Work task 1:
Repeat word for word the part of the piece on concert etiquette that runs from "When I listen" up to and including "by Andrea Liu)".
Work task 2:
In the piece on concert etiquette, what does some research suggest coughing may indicate?

Document extract:
I understand all this. I really do. I know that classical music isn’t amplified and you need to shut up in order to hear it properly. I get that performances will differ in subtle ways and you need to pay attention in order to pick these up and enjoy them. But some research suggests that coughing may indicate a lack of engagement, rather than a wilful attempt to spoil everyone else’s fun. Could people be allowed to engage with what’s going on a bit more?

I sometimes think I was born at the wrong time. Mozart-era concerts sound like a lot of fun. Apparently everyone was rowdily engaged, shushing each other in the quiet bits, applauding, yelling ‘da capo!’, chatting and laughing, and quite possibly chucking things if they didn’t approve. People got into fights over their favourite performers. It all sounds right up my street.

When I listen to music at home, I sing along, talk over the bits I don’t find that interesting, crank up the best bits and lie on the carpet. I nudge anyone who’s in the room and go ‘No, listen! I love this bit!’ I’ve been to classical concerts where I wanted to clap and whistle when I recognised the opening bars of my favourite song, like I would at a rock gig.

2 Princelet Street

Iestyn Davies, not singing in my living room, but, you know. Near enough. (Picture by Andrea Liu)

Extracted material:
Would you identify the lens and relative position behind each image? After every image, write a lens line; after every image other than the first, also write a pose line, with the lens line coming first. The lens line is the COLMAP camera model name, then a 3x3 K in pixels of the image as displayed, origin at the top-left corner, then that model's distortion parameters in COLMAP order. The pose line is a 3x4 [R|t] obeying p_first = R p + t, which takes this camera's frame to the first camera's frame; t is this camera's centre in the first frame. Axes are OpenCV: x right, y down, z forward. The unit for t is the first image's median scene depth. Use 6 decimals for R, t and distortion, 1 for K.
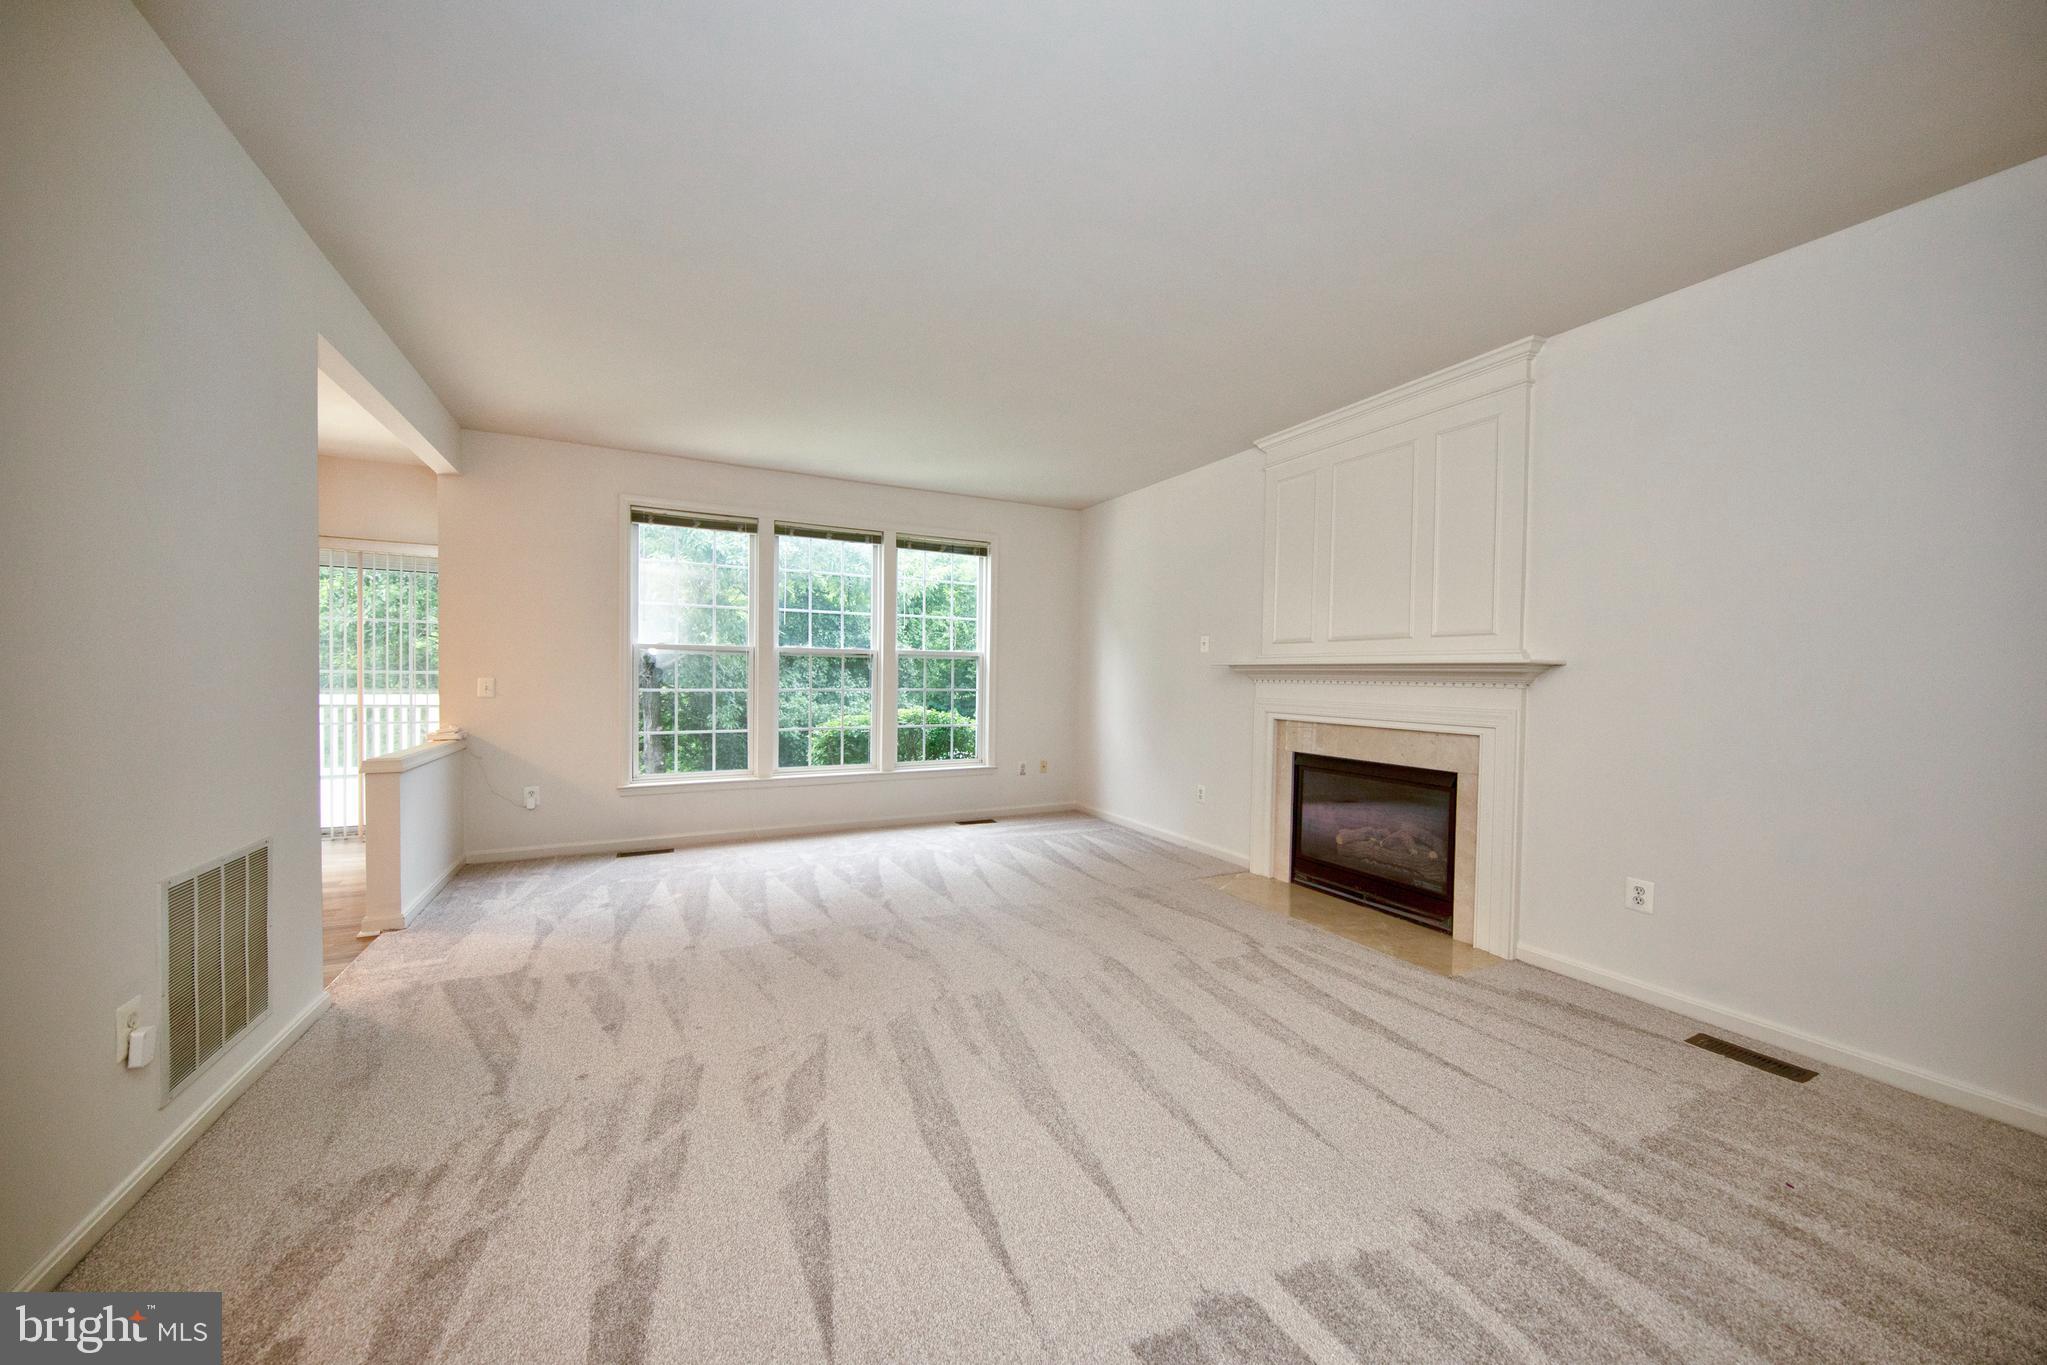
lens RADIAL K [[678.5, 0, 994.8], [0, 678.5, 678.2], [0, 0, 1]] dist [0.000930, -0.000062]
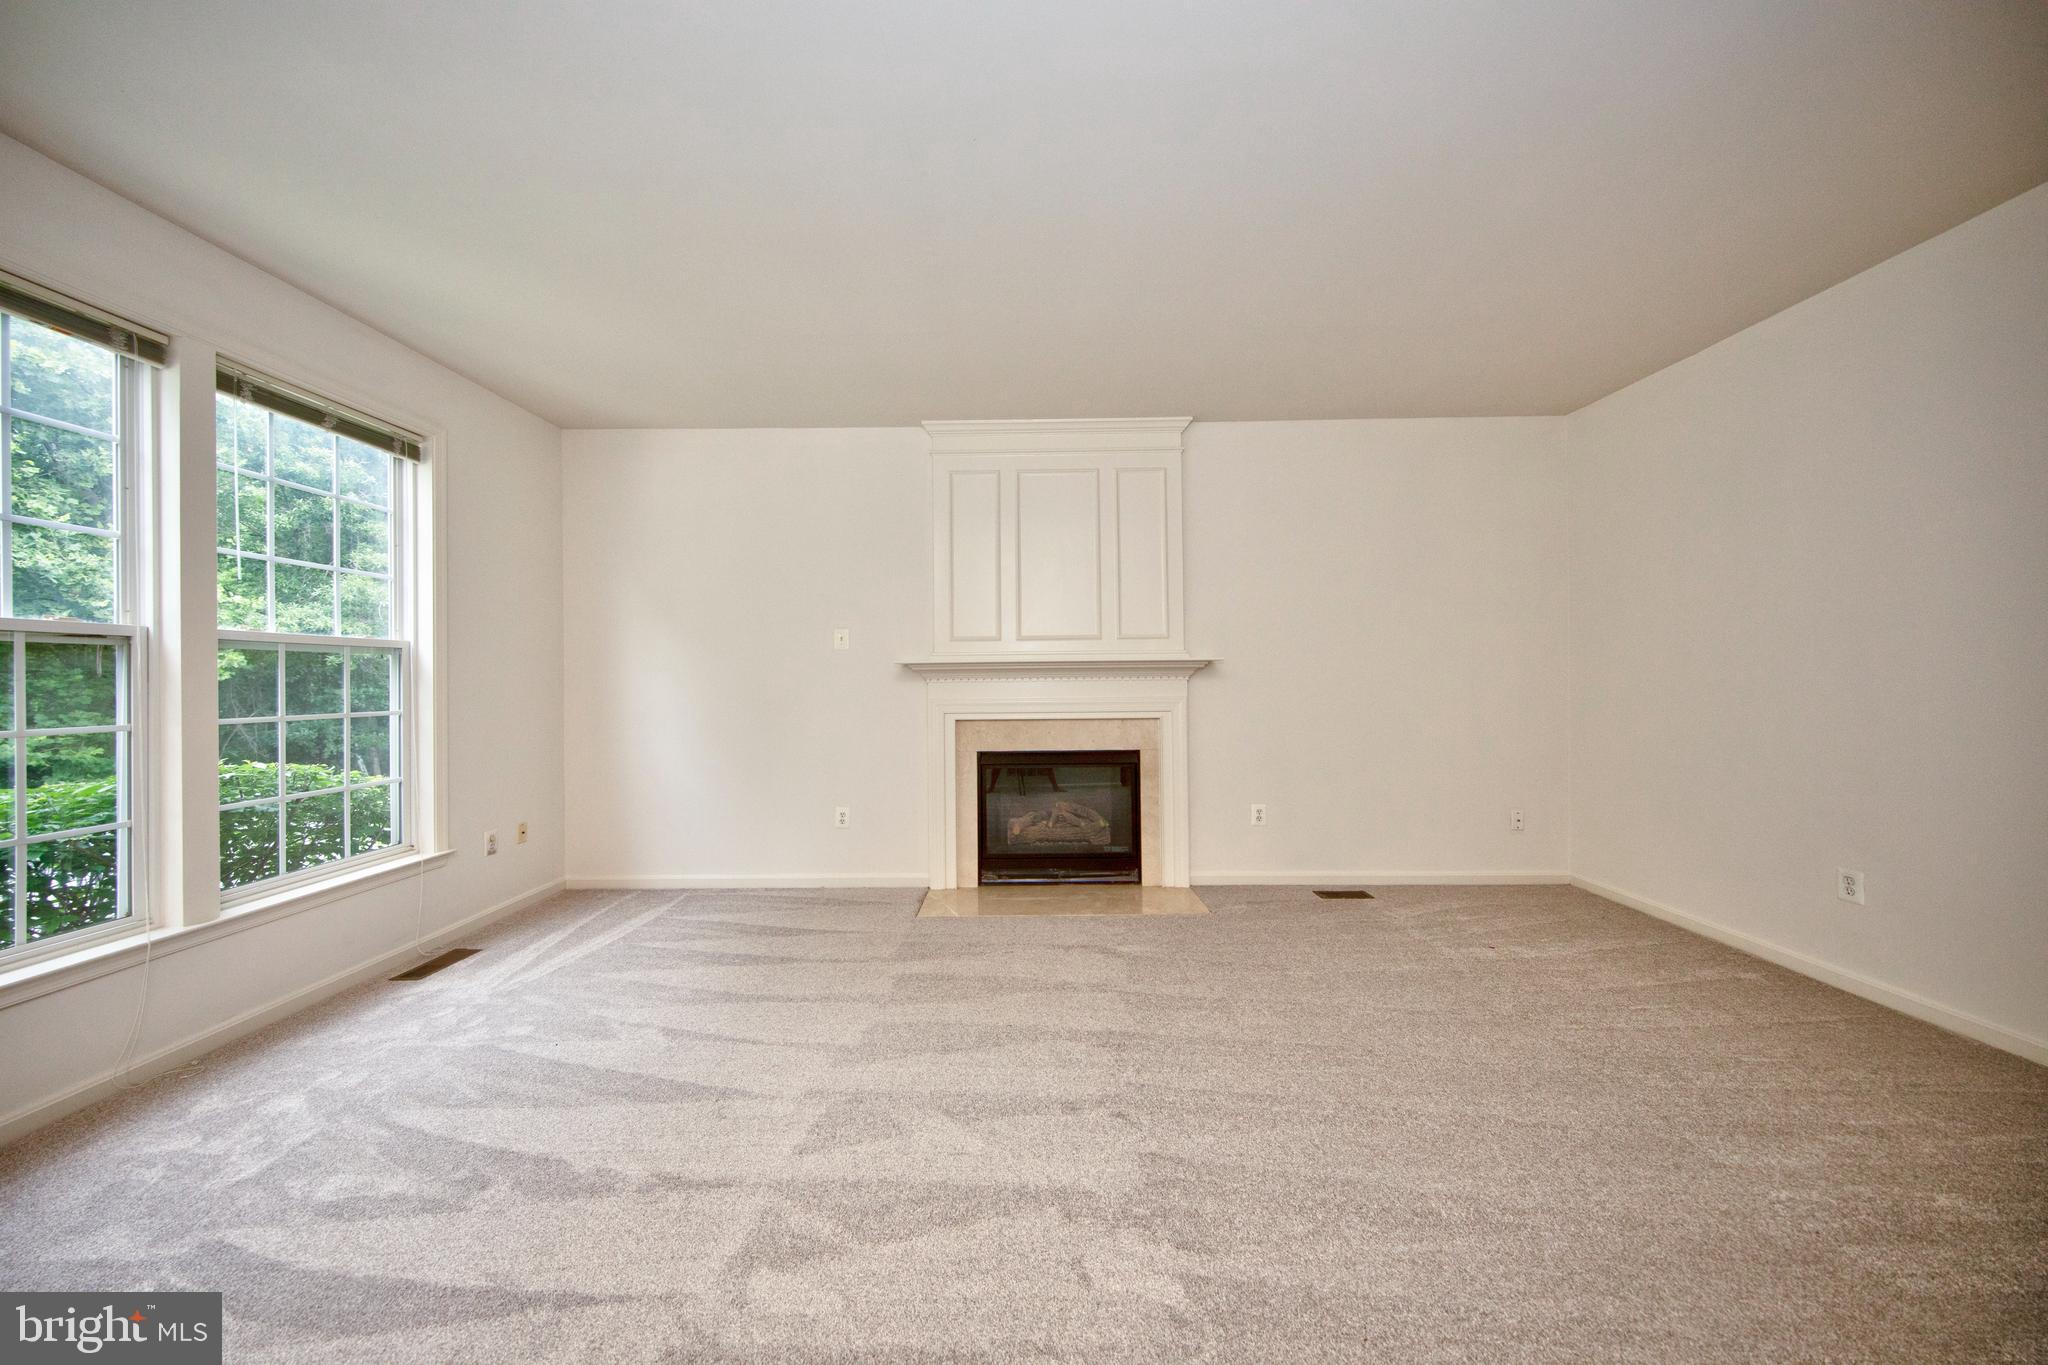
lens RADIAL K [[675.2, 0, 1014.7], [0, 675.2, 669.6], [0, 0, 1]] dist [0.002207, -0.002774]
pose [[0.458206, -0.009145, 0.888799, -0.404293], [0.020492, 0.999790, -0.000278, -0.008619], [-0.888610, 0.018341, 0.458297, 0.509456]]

==

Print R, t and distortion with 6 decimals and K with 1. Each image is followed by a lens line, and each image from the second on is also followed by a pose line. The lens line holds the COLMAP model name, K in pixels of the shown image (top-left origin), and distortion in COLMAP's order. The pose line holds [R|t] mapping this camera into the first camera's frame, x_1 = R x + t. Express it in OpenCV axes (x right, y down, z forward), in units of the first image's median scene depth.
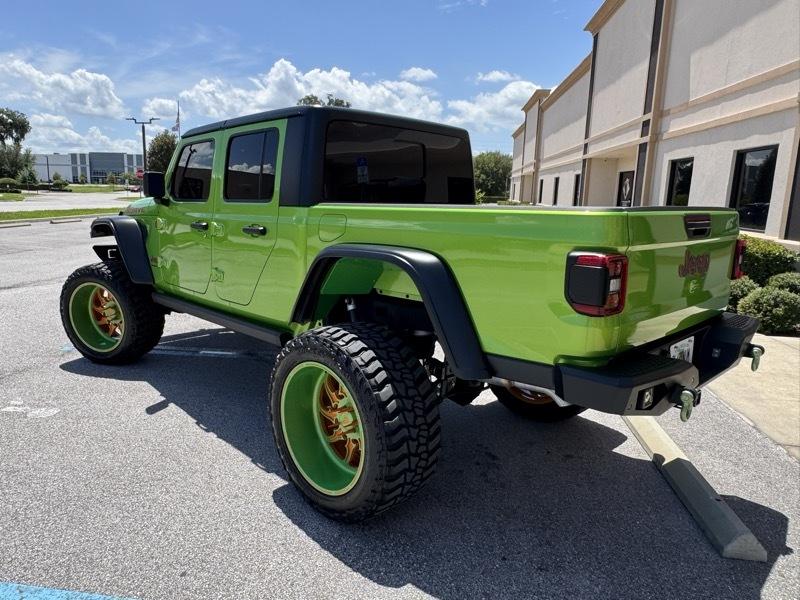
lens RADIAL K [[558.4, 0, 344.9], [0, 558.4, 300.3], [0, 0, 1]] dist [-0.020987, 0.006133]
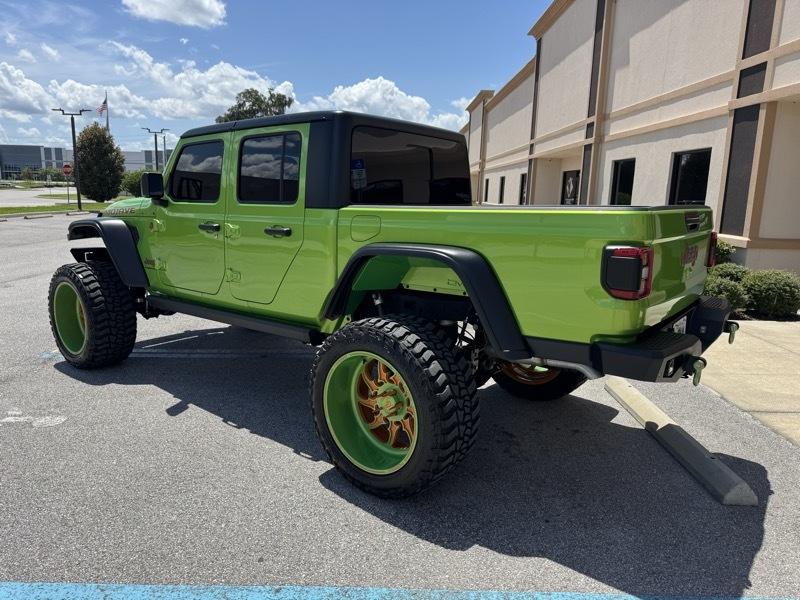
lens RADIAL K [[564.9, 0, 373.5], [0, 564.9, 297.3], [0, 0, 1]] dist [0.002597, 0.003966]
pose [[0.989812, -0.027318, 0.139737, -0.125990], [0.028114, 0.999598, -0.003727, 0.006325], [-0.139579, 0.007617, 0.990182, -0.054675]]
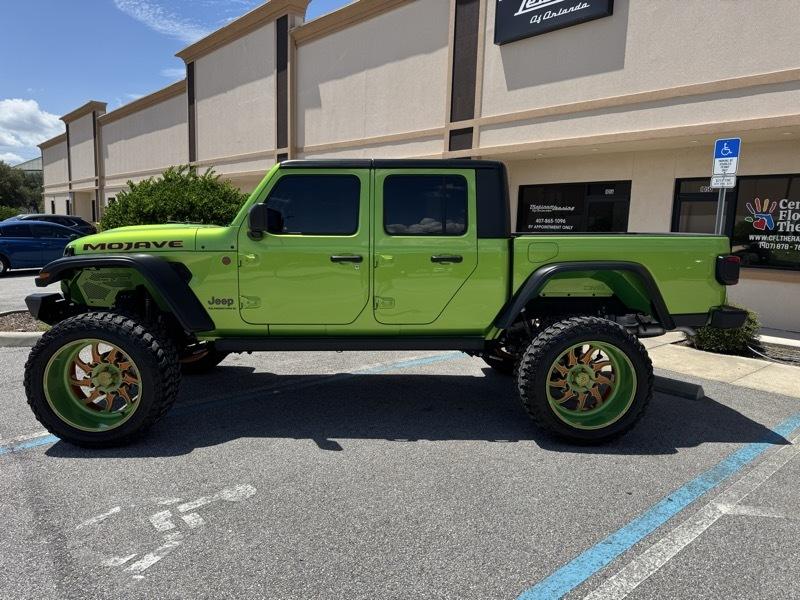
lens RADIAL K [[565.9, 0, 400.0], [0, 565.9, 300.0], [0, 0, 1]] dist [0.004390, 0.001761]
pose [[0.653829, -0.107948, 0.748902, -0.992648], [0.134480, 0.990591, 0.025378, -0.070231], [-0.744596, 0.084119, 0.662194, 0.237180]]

Answer 1:
When I listen to music at home, I sing along, talk over the bits I don’t find that interesting, crank up the best bits and lie on the carpet. I nudge anyone who’s in the room and go ‘No, listen! I love this bit!’ I’ve been to classical concerts where I wanted to clap and whistle when I recognised the opening bars of my favourite song, like I would at a rock gig.

2 Princelet Street

Iestyn Davies, not singing in my living room, but, you know. Near enough. (Picture by Andrea Liu)

Answer 2:
A lack of engagement, rather than a wilful attempt to spoil everyone else's fun.